Your assignment:
Wherever "down" appears in a line of the listing, that line should be returned.

Dataset extract:
==============================

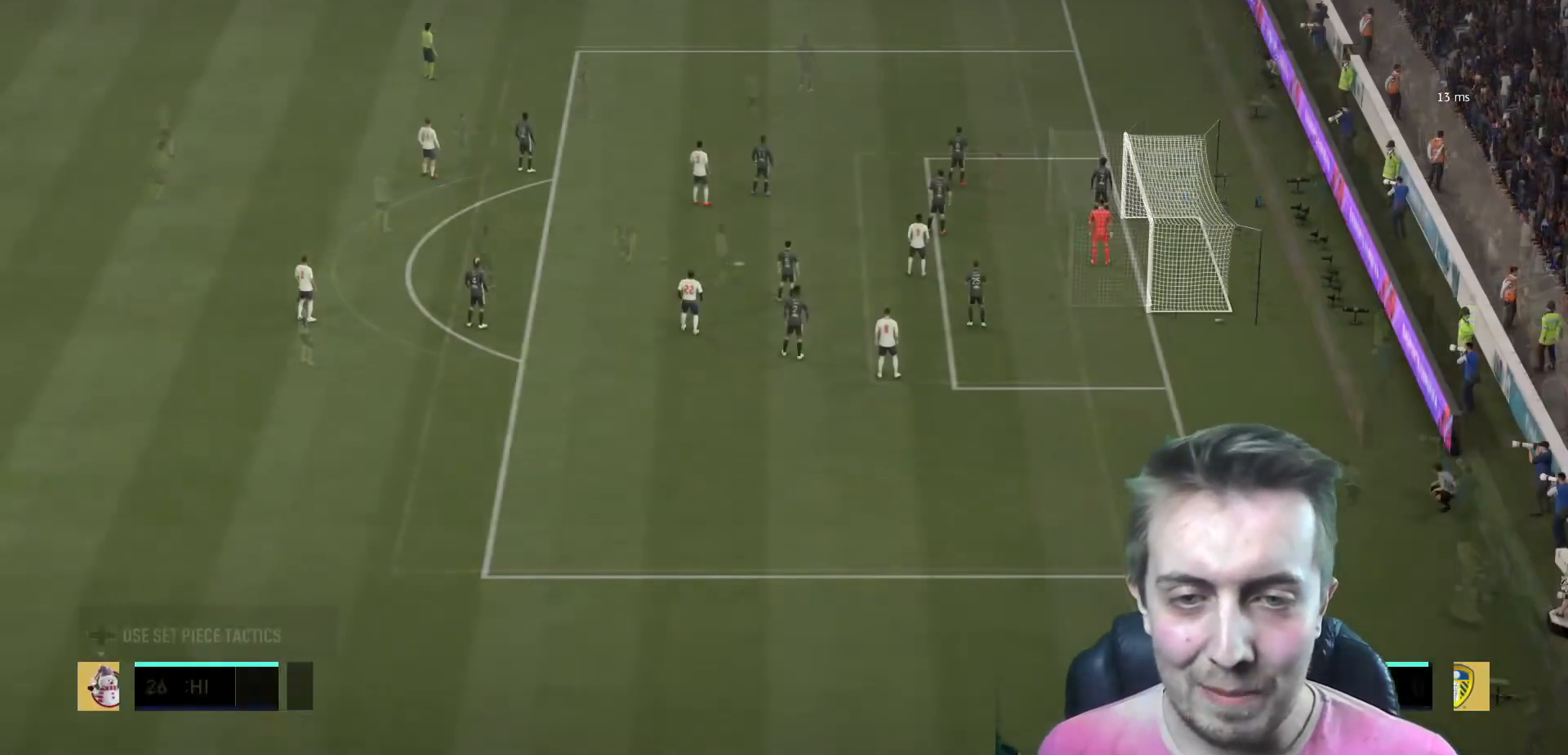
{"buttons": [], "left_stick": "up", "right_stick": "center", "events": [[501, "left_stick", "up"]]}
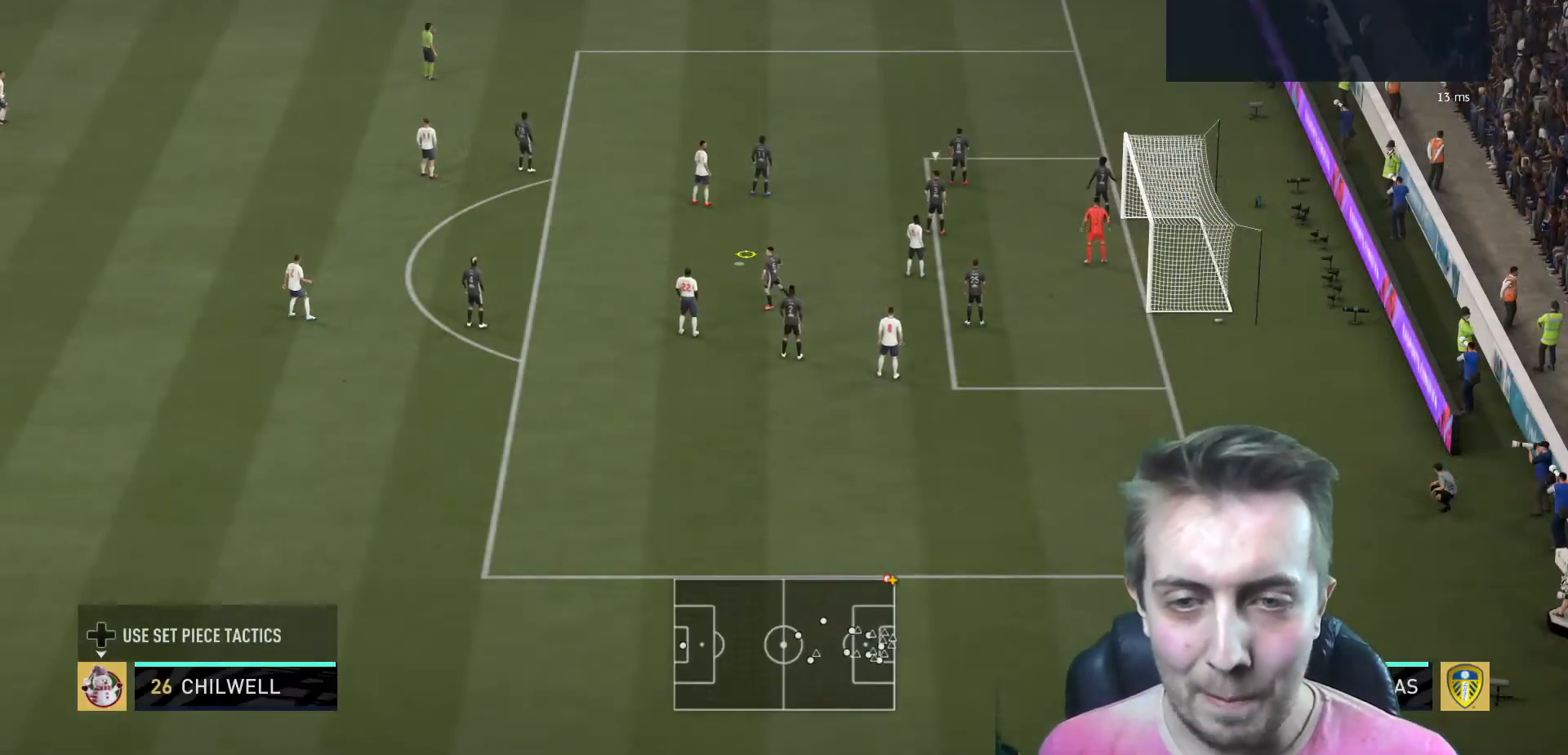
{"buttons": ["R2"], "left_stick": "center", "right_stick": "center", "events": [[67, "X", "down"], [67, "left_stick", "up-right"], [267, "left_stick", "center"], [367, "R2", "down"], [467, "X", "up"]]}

==============================

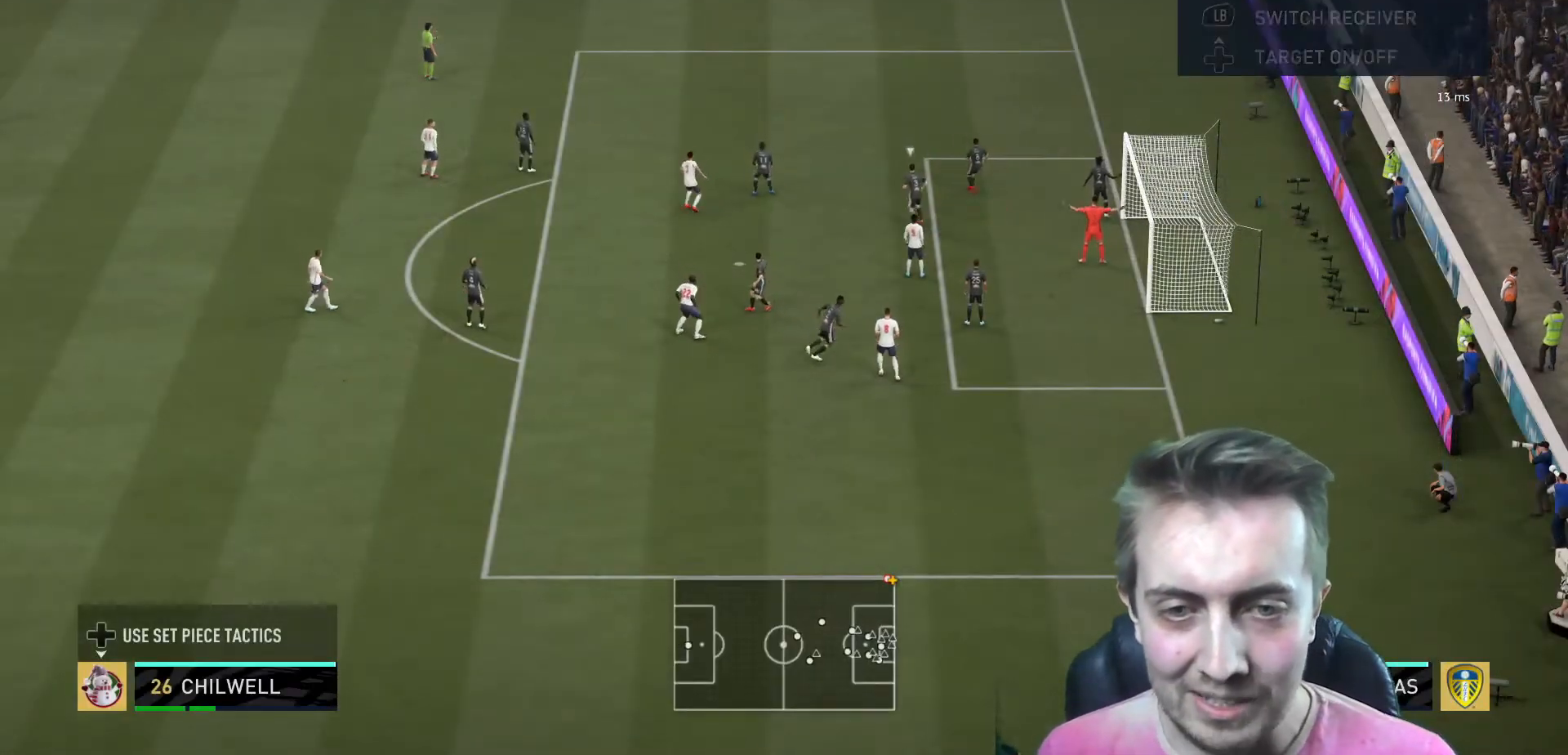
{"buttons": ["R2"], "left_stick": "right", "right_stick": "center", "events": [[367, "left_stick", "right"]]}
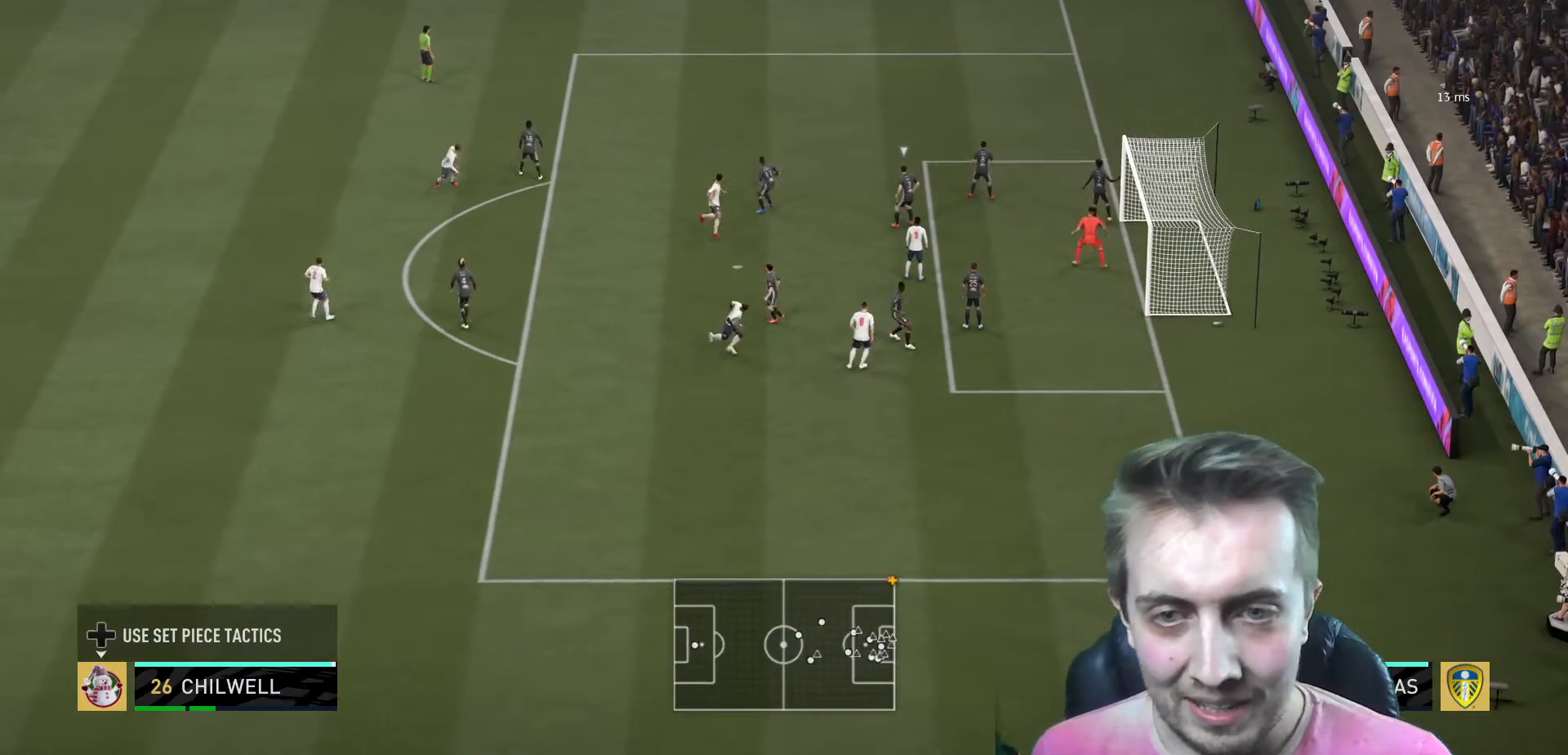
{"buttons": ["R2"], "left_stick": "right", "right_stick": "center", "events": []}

==============================

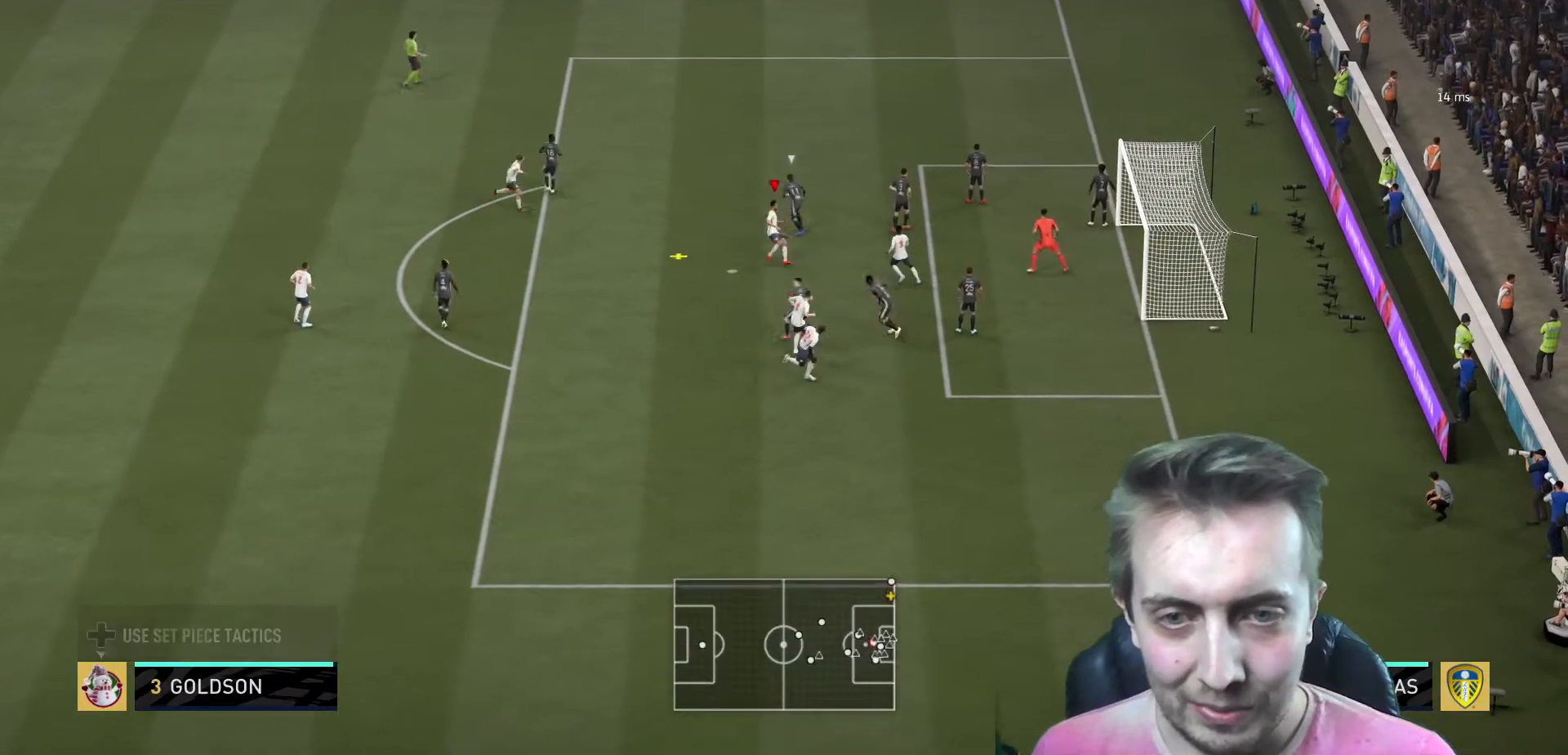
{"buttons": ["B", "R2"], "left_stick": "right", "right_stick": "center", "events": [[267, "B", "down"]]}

==============================

Response:
{"buttons": ["R2"], "left_stick": "center", "right_stick": "center", "events": [[67, "X", "down"], [67, "left_stick", "up-right"], [267, "left_stick", "center"], [367, "R2", "down"], [467, "X", "up"]]}
{"buttons": ["B", "R2"], "left_stick": "right", "right_stick": "center", "events": [[267, "B", "down"]]}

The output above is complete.